▶ _GIVEN DATA_:
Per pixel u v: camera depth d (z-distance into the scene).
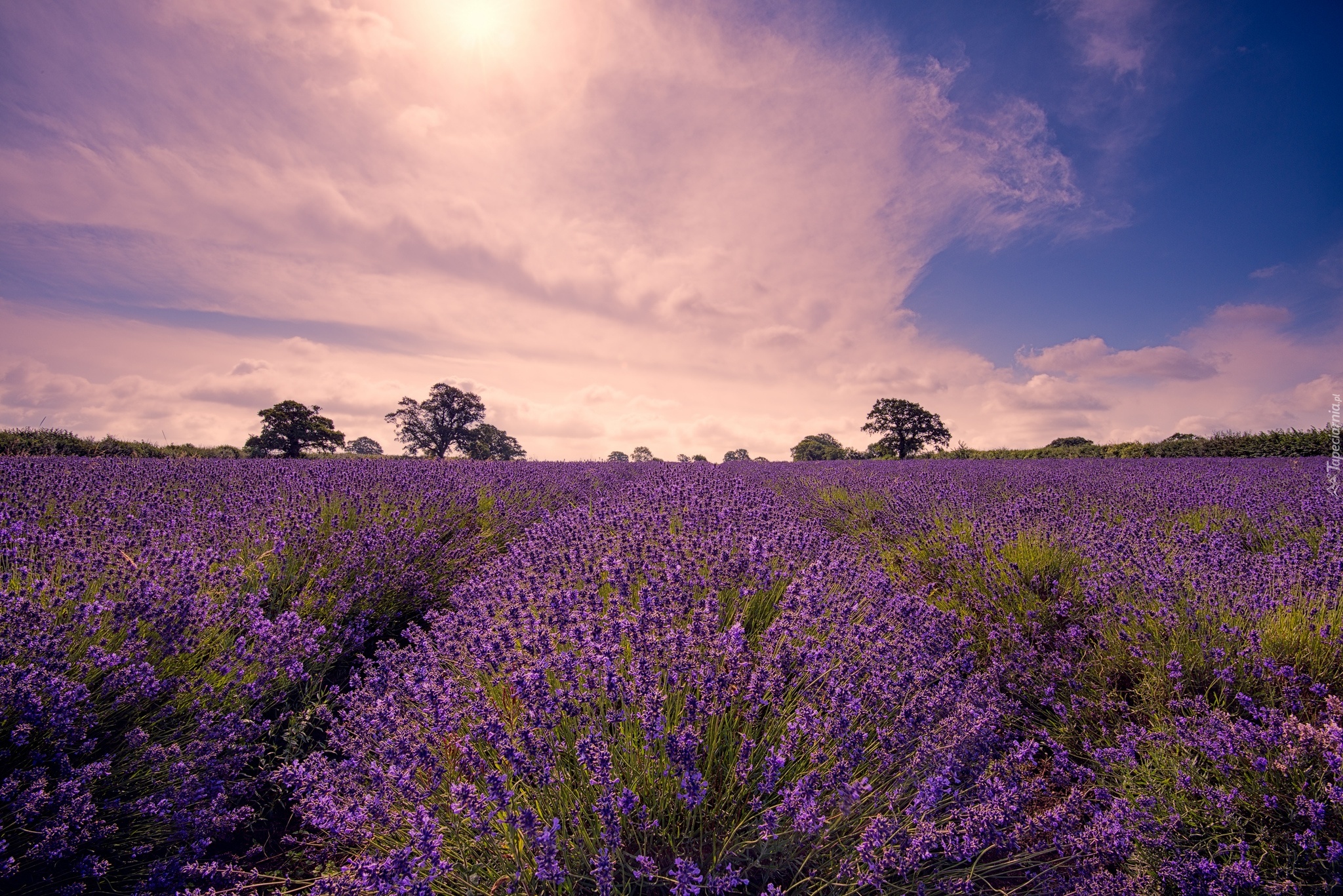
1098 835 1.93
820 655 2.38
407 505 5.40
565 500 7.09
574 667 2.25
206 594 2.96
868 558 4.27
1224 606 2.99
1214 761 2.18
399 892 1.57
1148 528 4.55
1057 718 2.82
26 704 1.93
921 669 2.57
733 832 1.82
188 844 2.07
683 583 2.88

---

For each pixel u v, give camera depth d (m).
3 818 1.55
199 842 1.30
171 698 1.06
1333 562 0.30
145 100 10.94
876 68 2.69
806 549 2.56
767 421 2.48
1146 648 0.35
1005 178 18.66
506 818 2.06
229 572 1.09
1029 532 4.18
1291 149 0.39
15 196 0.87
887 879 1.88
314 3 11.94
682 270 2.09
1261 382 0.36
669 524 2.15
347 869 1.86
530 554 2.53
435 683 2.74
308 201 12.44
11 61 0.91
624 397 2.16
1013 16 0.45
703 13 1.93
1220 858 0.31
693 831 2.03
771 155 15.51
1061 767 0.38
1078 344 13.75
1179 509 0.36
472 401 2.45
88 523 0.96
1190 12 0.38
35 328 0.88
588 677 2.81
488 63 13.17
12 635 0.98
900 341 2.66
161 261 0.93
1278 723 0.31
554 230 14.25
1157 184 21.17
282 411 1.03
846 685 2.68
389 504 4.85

---

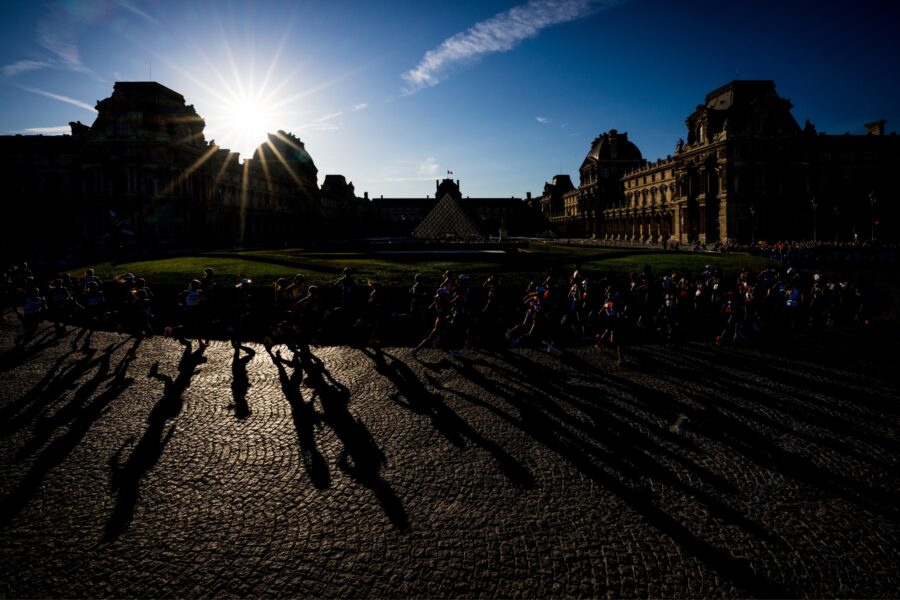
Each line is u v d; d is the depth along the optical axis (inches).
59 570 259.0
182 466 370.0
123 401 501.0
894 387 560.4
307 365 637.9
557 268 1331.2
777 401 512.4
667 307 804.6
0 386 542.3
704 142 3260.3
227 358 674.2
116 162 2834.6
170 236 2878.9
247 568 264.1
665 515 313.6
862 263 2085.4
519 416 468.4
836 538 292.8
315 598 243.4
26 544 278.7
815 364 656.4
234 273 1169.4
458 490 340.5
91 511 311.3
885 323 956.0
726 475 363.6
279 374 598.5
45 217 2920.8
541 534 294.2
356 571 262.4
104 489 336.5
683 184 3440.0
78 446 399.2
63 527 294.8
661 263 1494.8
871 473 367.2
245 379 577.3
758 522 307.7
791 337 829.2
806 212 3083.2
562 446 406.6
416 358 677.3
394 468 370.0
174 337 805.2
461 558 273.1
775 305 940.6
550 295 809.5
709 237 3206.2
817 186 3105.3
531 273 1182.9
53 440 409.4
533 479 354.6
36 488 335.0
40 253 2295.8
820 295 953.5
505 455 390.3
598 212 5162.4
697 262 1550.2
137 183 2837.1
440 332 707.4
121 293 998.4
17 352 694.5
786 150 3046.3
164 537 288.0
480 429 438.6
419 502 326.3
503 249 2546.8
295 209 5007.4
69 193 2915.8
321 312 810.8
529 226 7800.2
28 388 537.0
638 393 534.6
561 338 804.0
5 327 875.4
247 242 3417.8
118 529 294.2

▶ _INSTRUCTIONS FOR THE TASK_: How many lines in the listing above contain the string "depth"? Answer with the number only.

▶ _RESPONSE AREA_: 3